В третий раз пришлось нам случайно забрести на Черную речку, в квартиру покойного Николая Ивановича Шишкина. Чавалы и цыганки как-то очень скоро оценили, что их слушают настоящие любители… Начал хор с модных песен, а кончил настоящей цыганской таборной песней. Я никогда не забуду этого внезапного, сильного, страстного и сладкого впечатления. Точно в комнате, где пахло модными духами, вдруг повеял сильный аромат какого-то дикого цветка – повилики, полыни или шиповника. И не я один это почувствовал. Я слышал, как притихли понемногу очарованные зрители, и долго ни одного звука, ни шороха не раздавалось в громадной комнате, кроме этого милого, нежного, тоскующего и пламенного мотива, лившегося, как светлое красное вино. Из тридцати присутствовавших вряд ли один понимал слова песни, но каждый пил душою ее первобытную, звериную, инстинктивную прелесть.
Ой да, ой да бида
Прэлэндэ накачалась:
Чай разнесчастна
Навязалась.
Бог весть, где и как родился этот унылый, странный и роковой напев. Первоначальные слова песенки сильно пострадали от устной передачи во время столетних кочевок. Но смысл ее прост, и силен, и прекрасен, как любовные песни туарегов, конаков или полинезийцев. Я тогда же попросил доставить мне перевод. Вот он приблизительно:
Ах, какая беда
На нас напала,
Несчастливая девушка
Меня полюбила.
Дальше, вероятно, выпал один куплет. Но видно, что существует какая-то преграда взаимной любви. Цыган эту преграду опрокидывает просто и решительно. Он грозит табору:
Ой, если не отдадите
Мне ее по чести
Увезу
Насильно…
Затем, по-видимому, в песне опять идет перерыв.
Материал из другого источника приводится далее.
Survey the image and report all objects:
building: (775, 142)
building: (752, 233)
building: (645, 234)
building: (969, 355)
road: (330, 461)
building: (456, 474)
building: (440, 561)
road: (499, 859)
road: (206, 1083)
В последнем куплете цыган уже увозит свою милую:
Ой, мои серые,
Серые да еще гнедые-рыжие,
Над нами только бог,
Пусть благословит!
Такова эта маленькая песня, вложенная в мелодию, похожую на арабские мотивы, мелодию, которая кажется очень легкой сначала, но которую не повторишь… И сквозь нее точно видишь и чувствуешь эту ночную погоню, этих взмыленных и одичавших лошадей с блестящими глазами – серых, рыжих и гнедых, своих или украденных, это все равно, крепкий запах лошадиного пота и здорового человеческого тела и выкраденную девушку, которая, разметав по ветру волосы, прижалась к безумно скачущему похитителю…
Какая странная штука судьба! На другой день Николай Иванович умер. Умер, как любимец судьбы, во сне, от паралича сердца. И в той же самой квартире, где под его гитару пелись огненные цыганские песни, я поцеловал его холодный мертвый лоб.